How should an apportionment be made between D1 and D2 in this kind of case? You would say that neither defendant's actions can have been a more potent cause of the harm, producing the conclusion that an apportionment based solely on causative potency would have to be equal. On reflection I would arrive at the same conclusion, but for a slightly different reason, namely that we have no rational basis for division of causation between them and so we must fall back on the rule that where a court has no reason to make an unequal apportionment it must apportion equally: cf EM Baldwin & Son Pty Ltd v Plane [1999] ATR T91-499.

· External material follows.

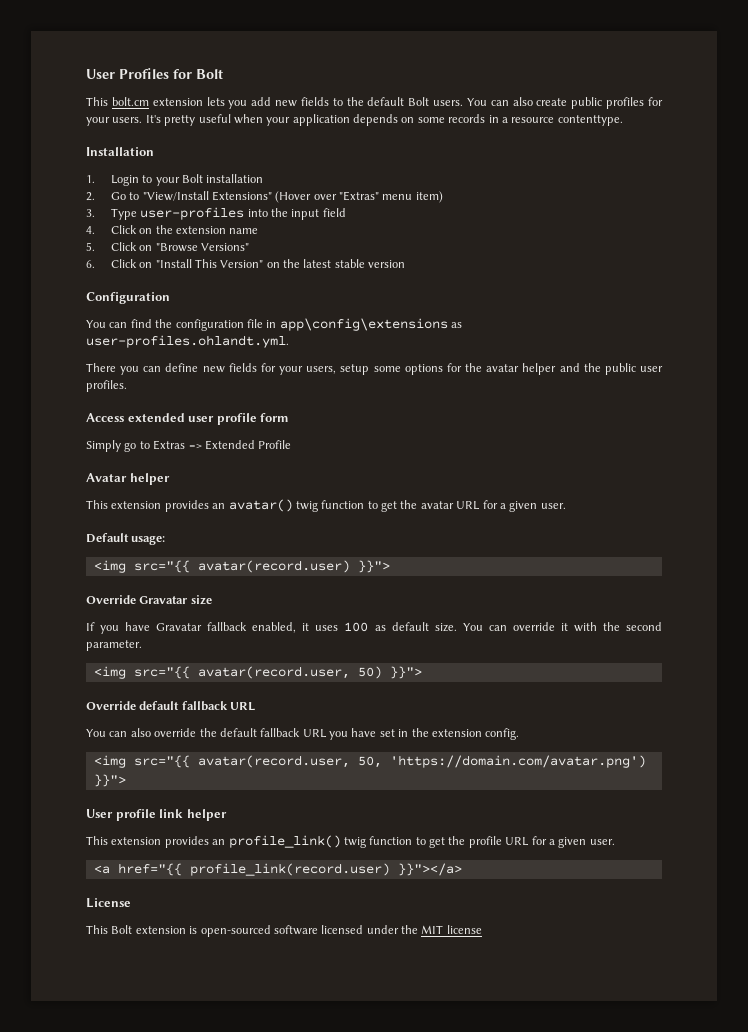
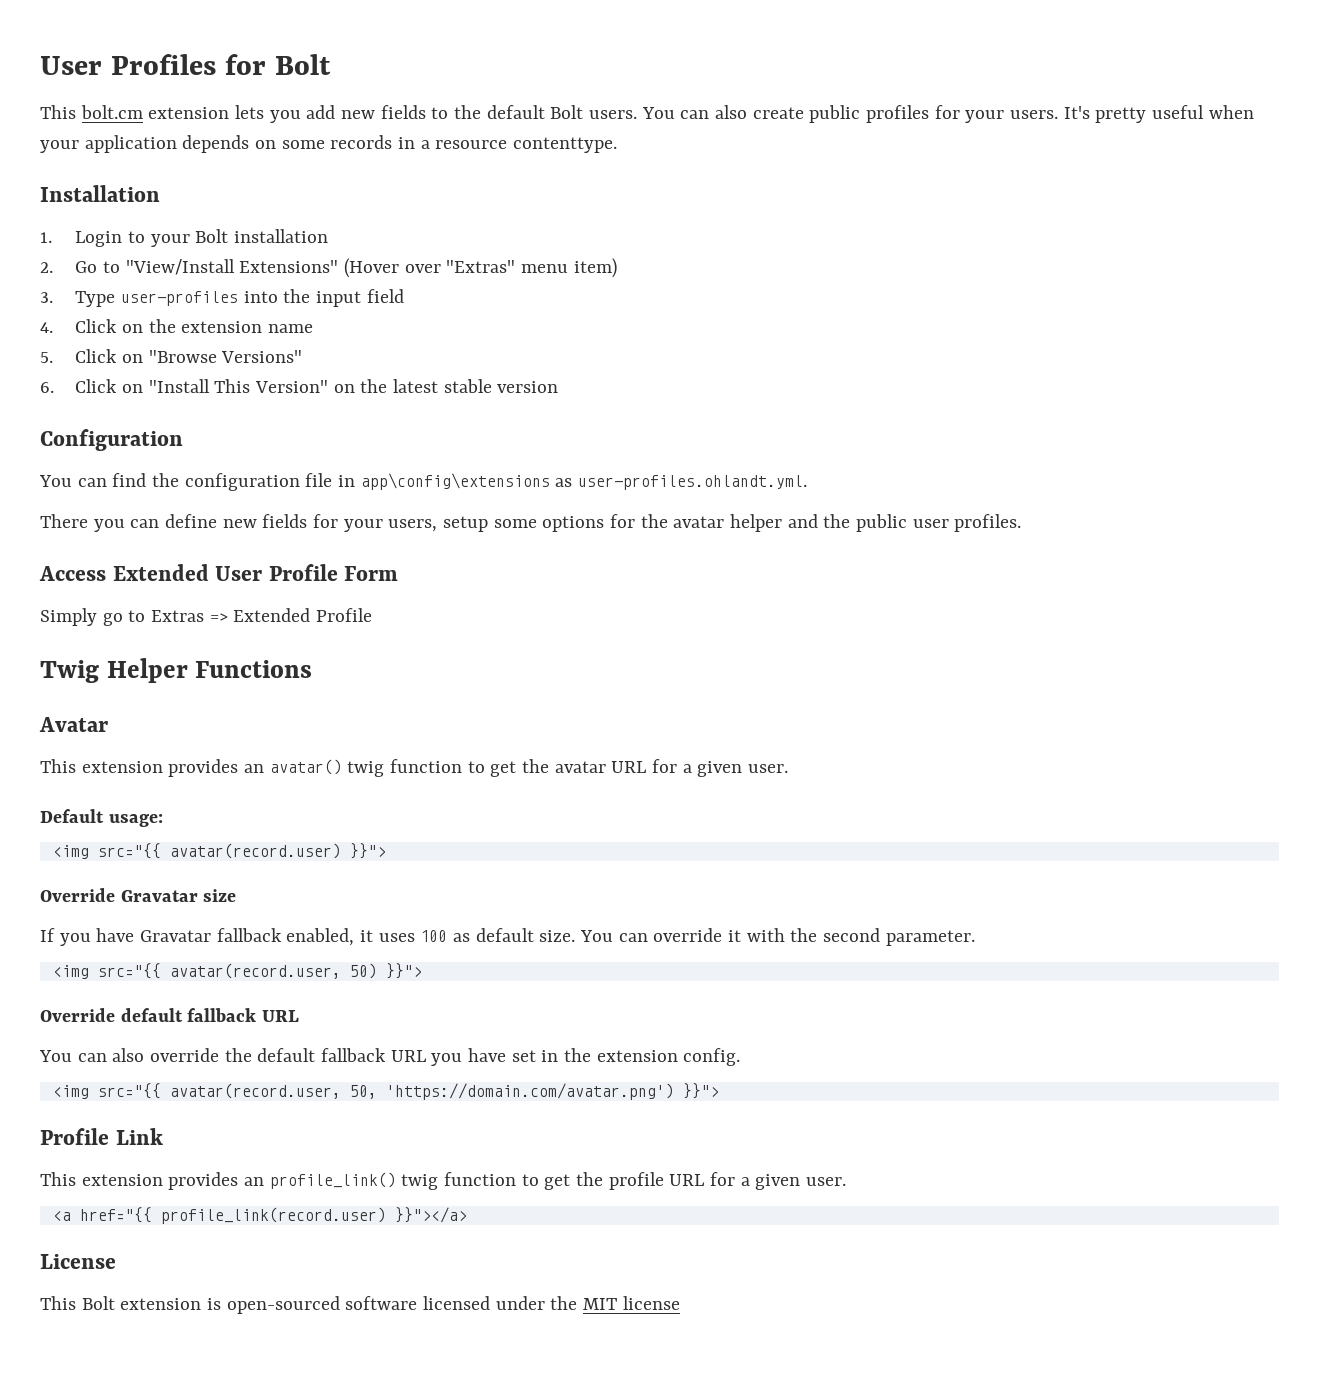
[127,413,290,425] extended user profile form -> [112,564,399,581] Extended User Profile Form
(292, 444) none -> [40,658,313,683] // Twig Helper Functions
[129,473,170,485] helper -> (108, 724) none
[86,809,227,821] User profile link helper -> [40,1128,163,1145] Profile Link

'Ha!' David is happily exclaiming. 'No rational basis for division of causation, eh? My point, I think.'

But wait ... As I said at the start, it's not a good example. It runs us into evidential problems and we have to use a default rule. But let's take another example, in equity this time. Suppose that D1 is a bad trustee and D2 is a dishonest assistant who helps him launder misappropriated trust funds. Suppose that we can prove that D1 would have taken the trust funds whether or not D2 had helped him, but that D2's help has made it a bit easier for D1 to carry through his dishonest scheme. On a but-for basis D2 has not caused the beneficiaries' loss, but he's still liable to them because he helped D1: Grupo Torras v Al-Sabah (No 5) QBD 24 June 1999; Casio Computer Ltd v Sayo [2001] EWCA Civ 661.

If David is right that causative potency is a meaningless concept, then we can only say that D1 and D2 are equally the causes of the beneficiaries' loss and that D1's actions have had no greater impact on the beneficiaries' position than D2's actions. But can we not meaningfully say that D1's actions in initiating a scheme to steal from the beneficiaries and salt the money away are a more potent cause of their loss than D2's actions in moving money from one bank account to another. on D1's directions? Cf Schott Kem Ltd v Bentley [1991] 1 QB 61 at 76; Arab Monetary Fund v Hashim The Times 11 Oct 1994. Take D2 out of the picture and the loss would still be incurred; take D1 away and it wouldn't be. David would say that this makes no difference but I doubt this.